RECORDED INFORMATION:
*** Block opens ***

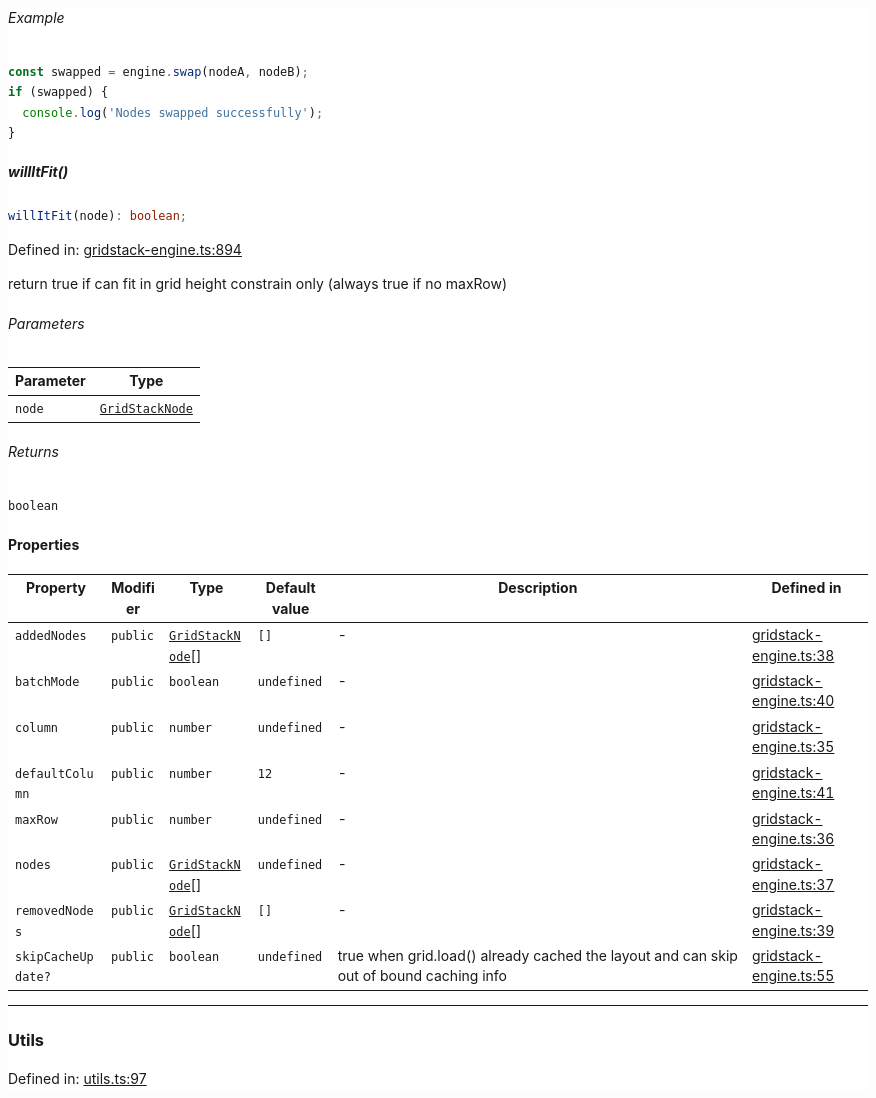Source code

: ###### Example

```ts
const swapped = engine.swap(nodeA, nodeB);
if (swapped) {
  console.log('Nodes swapped successfully');
}
```

##### willItFit()

```ts
willItFit(node): boolean;
```

Defined in: [gridstack-engine.ts:894](https://github.com/adumesny/gridstack.js/blob/master/src/gridstack-engine.ts#L894)

return true if can fit in grid height constrain only (always true if no maxRow)

###### Parameters

| Parameter | Type |
| ------ | ------ |
| `node` | [`GridStackNode`](#gridstacknode-2) |

###### Returns

`boolean`

#### Properties

| Property | Modifier | Type | Default value | Description | Defined in |
| ------ | ------ | ------ | ------ | ------ | ------ |
| <a id="addednodes"></a> `addedNodes` | `public` | [`GridStackNode`](#gridstacknode-2)[] | `[]` | - | [gridstack-engine.ts:38](https://github.com/adumesny/gridstack.js/blob/master/src/gridstack-engine.ts#L38) |
| <a id="batchmode"></a> `batchMode` | `public` | `boolean` | `undefined` | - | [gridstack-engine.ts:40](https://github.com/adumesny/gridstack.js/blob/master/src/gridstack-engine.ts#L40) |
| <a id="column-2"></a> `column` | `public` | `number` | `undefined` | - | [gridstack-engine.ts:35](https://github.com/adumesny/gridstack.js/blob/master/src/gridstack-engine.ts#L35) |
| <a id="defaultcolumn"></a> `defaultColumn` | `public` | `number` | `12` | - | [gridstack-engine.ts:41](https://github.com/adumesny/gridstack.js/blob/master/src/gridstack-engine.ts#L41) |
| <a id="maxrow"></a> `maxRow` | `public` | `number` | `undefined` | - | [gridstack-engine.ts:36](https://github.com/adumesny/gridstack.js/blob/master/src/gridstack-engine.ts#L36) |
| <a id="nodes"></a> `nodes` | `public` | [`GridStackNode`](#gridstacknode-2)[] | `undefined` | - | [gridstack-engine.ts:37](https://github.com/adumesny/gridstack.js/blob/master/src/gridstack-engine.ts#L37) |
| <a id="removednodes"></a> `removedNodes` | `public` | [`GridStackNode`](#gridstacknode-2)[] | `[]` | - | [gridstack-engine.ts:39](https://github.com/adumesny/gridstack.js/blob/master/src/gridstack-engine.ts#L39) |
| <a id="skipcacheupdate"></a> `skipCacheUpdate?` | `public` | `boolean` | `undefined` | true when grid.load() already cached the layout and can skip out of bound caching info | [gridstack-engine.ts:55](https://github.com/adumesny/gridstack.js/blob/master/src/gridstack-engine.ts#L55) |

***

<a id="utils"></a>
### Utils

Defined in: [utils.ts:97](https://github.com/adumesny/gridstack.js/blob/master/src/utils.ts#L97)
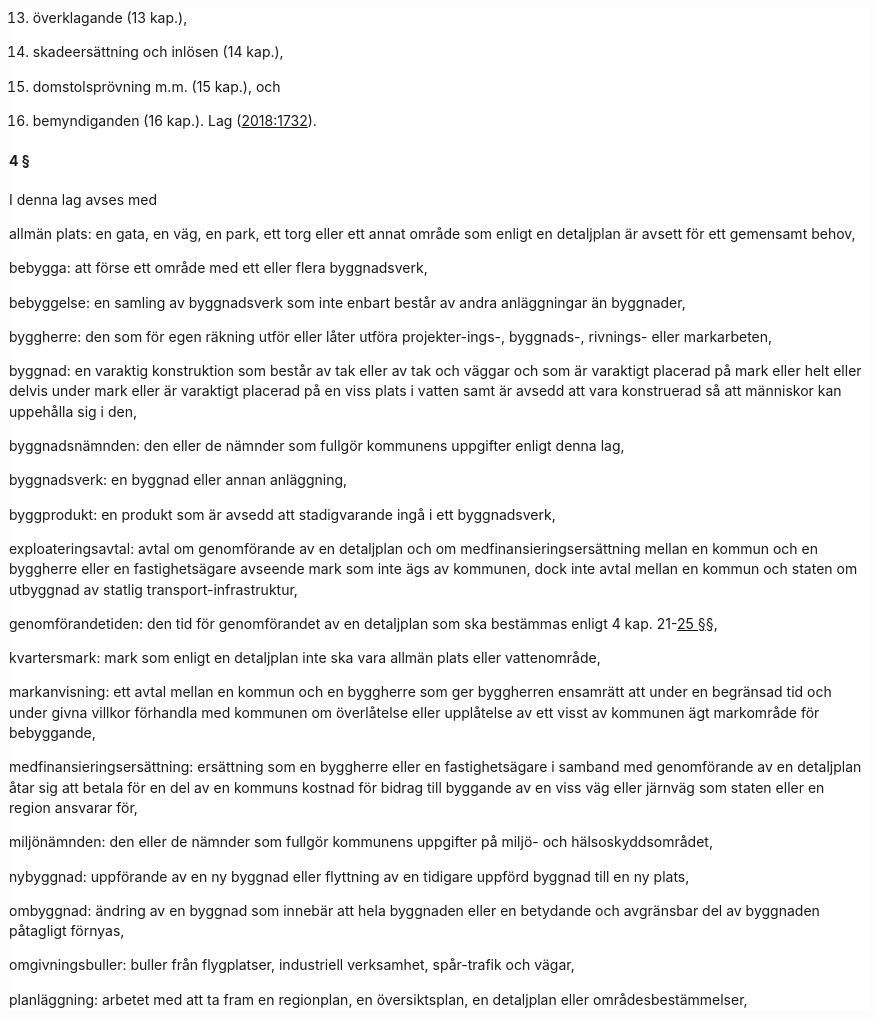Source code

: 13. överklagande (13 kap.),

14. skadeersättning och inlösen (14 kap.),

15. domstolsprövning m.m. (15 kap.), och

16. bemyndiganden (16 kap.). Lag ([2018:1732](https://selex.se/eli/sfs/2018/1732)).

#### 4 §

I denna lag avses med

allmän plats: en gata, en väg, en park, ett torg eller ett annat område som enligt en detaljplan är avsett för ett gemensamt behov,

bebygga: att förse ett område med ett eller flera byggnadsverk,

bebyggelse: en samling av byggnadsverk som inte enbart består av andra anläggningar än byggnader,

byggherre: den som för egen räkning utför eller låter utföra projekter-ings-, byggnads-, rivnings- eller markarbeten,

byggnad: en varaktig konstruktion som består av tak eller av tak och väggar och som är varaktigt placerad på mark eller helt eller delvis under mark eller är varaktigt placerad på en viss plats i vatten samt är avsedd att vara konstruerad så att människor kan uppehålla sig i den,

byggnadsnämnden: den eller de nämnder som fullgör kommunens uppgifter enligt denna lag,

byggnadsverk: en byggnad eller annan anläggning,

byggprodukt: en produkt som är avsedd att stadigvarande ingå i ett byggnadsverk,

exploateringsavtal: avtal om genomförande av en detaljplan och om medfinansieringsersättning mellan en kommun och en byggherre eller en fastighetsägare avseende mark som inte ägs av kommunen, dock inte avtal mellan en kommun och staten om utbyggnad av statlig transport-infrastruktur,

genomförandetiden: den tid för genomförandet av en detaljplan som ska bestämmas enligt 4 kap. 21-[25 §](#kap1.25)§,

kvartersmark: mark som enligt en detaljplan inte ska vara allmän plats eller vattenområde,

markanvisning: ett avtal mellan en kommun och en byggherre som ger byggherren ensamrätt att under en begränsad tid och under givna villkor förhandla med kommunen om överlåtelse eller upplåtelse av ett visst av kommunen ägt markområde för bebyggande,

medfinansieringsersättning: ersättning som en byggherre eller en fastighetsägare i samband med genomförande av en detaljplan åtar sig att betala för en del av en kommuns kostnad för bidrag till byggande av en viss väg eller järnväg som staten eller en region ansvarar för,

miljönämnden: den eller de nämnder som fullgör kommunens uppgifter på miljö- och hälsoskyddsområdet,

nybyggnad: uppförande av en ny byggnad eller flyttning av en tidigare uppförd byggnad till en ny plats,

ombyggnad: ändring av en byggnad som innebär att hela byggnaden eller en betydande och avgränsbar del av byggnaden påtagligt förnyas,

omgivningsbuller: buller från flygplatser, industriell verksamhet, spår-trafik och vägar,

planläggning: arbetet med att ta fram en regionplan, en översiktsplan, en detaljplan eller områdesbestämmelser,
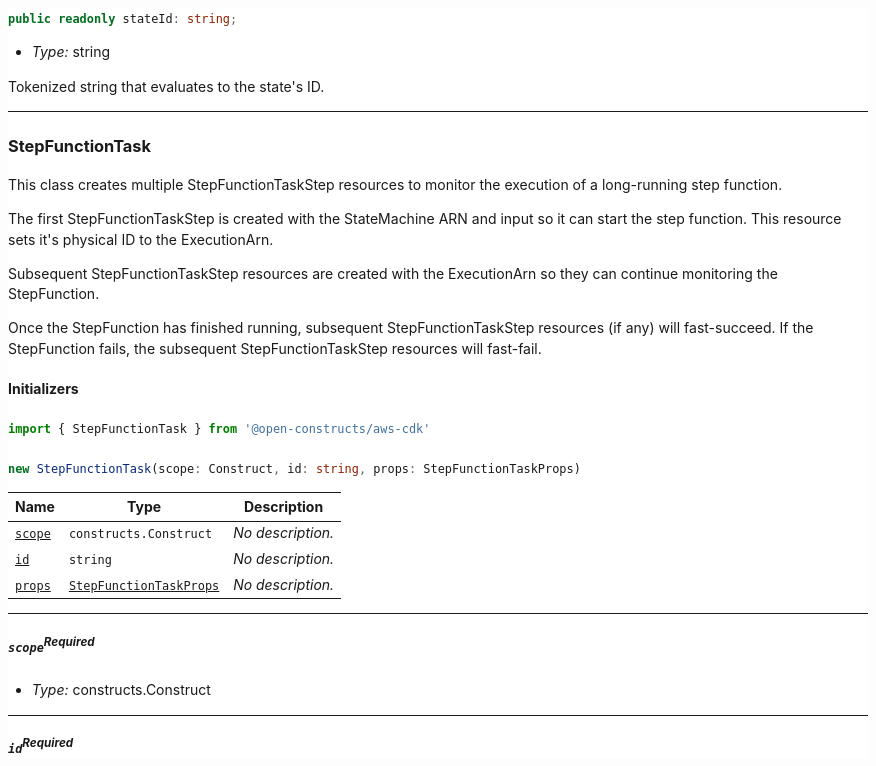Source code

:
 ```typescript
public readonly stateId: string;
```

- *Type:* string

Tokenized string that evaluates to the state's ID.

---


### StepFunctionTask <a name="StepFunctionTask" id="@open-constructs/aws-cdk.StepFunctionTask"></a>

This class creates multiple StepFunctionTaskStep resources to monitor the execution of a long-running step function.

The first StepFunctionTaskStep is created with the StateMachine
ARN and input so it can start the step function.  This resource
sets it's physical ID to the ExecutionArn.

Subsequent StepFunctionTaskStep resources are created with
the ExecutionArn so they can continue monitoring the StepFunction.

Once the StepFunction has finished running, subsequent
StepFunctionTaskStep resources (if any) will fast-succeed.
If the StepFunction fails, the subsequent StepFunctionTaskStep
resources will fast-fail.

#### Initializers <a name="Initializers" id="@open-constructs/aws-cdk.StepFunctionTask.Initializer"></a>

```typescript
import { StepFunctionTask } from '@open-constructs/aws-cdk'

new StepFunctionTask(scope: Construct, id: string, props: StepFunctionTaskProps)
```

| **Name** | **Type** | **Description** |
| --- | --- | --- |
| <code><a href="#@open-constructs/aws-cdk.StepFunctionTask.Initializer.parameter.scope">scope</a></code> | <code>constructs.Construct</code> | *No description.* |
| <code><a href="#@open-constructs/aws-cdk.StepFunctionTask.Initializer.parameter.id">id</a></code> | <code>string</code> | *No description.* |
| <code><a href="#@open-constructs/aws-cdk.StepFunctionTask.Initializer.parameter.props">props</a></code> | <code><a href="#@open-constructs/aws-cdk.StepFunctionTaskProps">StepFunctionTaskProps</a></code> | *No description.* |

---

##### `scope`<sup>Required</sup> <a name="scope" id="@open-constructs/aws-cdk.StepFunctionTask.Initializer.parameter.scope"></a>

- *Type:* constructs.Construct

---

##### `id`<sup>Required</sup> <a name="id" id="@open-constructs/aws-cdk.StepFunctionTask.Initializer.parameter.id"></a>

*** Block closes ***

WHAT IS NEEDED:
Write out every line of the data that holds the word "created".

RESULT:
The first StepFunctionTaskStep is created with the StateMachine
Subsequent StepFunctionTaskStep resources are created with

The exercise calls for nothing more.